Our client needed to find a way to accurately price the provision of these services. While existing business pricing rules were still firmly in place, they were increasingly difficult to implement and confusing to understand – even for seasoned professionals.

The result of this was ambiguity and inconsistency around pricing, and a risk that, should this inconsistency be exposed, would be detrimental to the business.

The Goal

With a high level of risk in getting the pricing wrong, it was essential to find a way to price their services so that the business’ reputation and customer relationships were protected by avoiding under or over charging customers.

The goal was to flip around the idea of what urban, rural, and remote are with spatial analysis.

The Challenge

It was irrelevant how far the provider had to travel to get to a potential client, what was important was how big the market was when they got to that area. We deducted that the client’s current address accuracy and processes for pricing delivery were incorrect, therefore we needed to determine a model which would accurately assign pricing information to each product delivery.

Solution

We developed a spatial model that reflects opportunity density and can then be used to assign accurate pricing zones to both existing and potential customers. Using road lengths and New Zealand address data we could determine a set of urban, rural, and remote meshblocks that worked soundly within our clients’ existing rules. We also pulled together various data sources, including client specific data, census data and NationalMap, New Zealand’s authoritative and comprehensive road, address, and location data..

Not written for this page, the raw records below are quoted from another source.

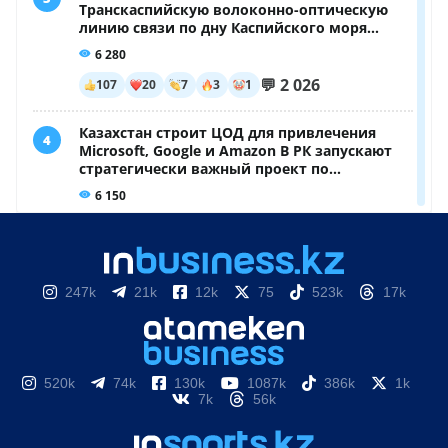
247k
21k
12k
75
523k
17k
520k
74k
130k
1087k
386k
1k
7k
56k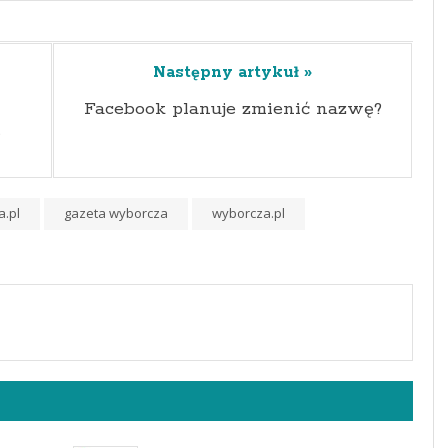
Następny artykuł »
Facebook planuje zmienić nazwę?
ę
a.pl
gazeta wyborcza
wyborcza.pl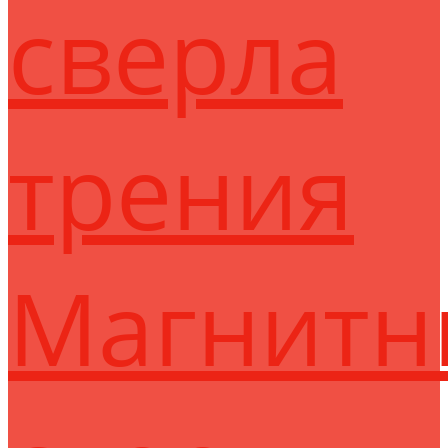
сверла
трения
Магнитн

And by then validating all this against a number of other variables, we were able to deliver a realistic pricing model that would ensure these rules are always implemented consistently. The client could now have confidence in the model and know that there was a consistent way of defining the cost a customer should be charged.

The Result

Throughout the entire development process, we valued and encouraged input and feedback from the end users. By showing the client the model via an online mapping interface, we engaged in an iterative model development cycle meaning we could be positive that not only did the business have buy-in, but they could present it to the rest of the business in a logical way.

Of course there were a few surprises along the way, for example, it became evident after applying the model that areas we would typically describe as rural actually met the criteria for an urban pricing zone. And it was these surprises that really highlighted the value of going through this exercise. After all, these are the areas that make a real difference to the profitability bottom line.

Putting it all into practice

So what does this mean for the business going forward? It means that they can now better understand the size of the opportunity in the market, ensuring that any risks to their reputation due to under or over charging are greatly reduced. The business can have confidence that their clients are treated equally, consistently and fairly. Also helping their reputation, the model allows pricing decisions to be communicated in an accurate way to customers.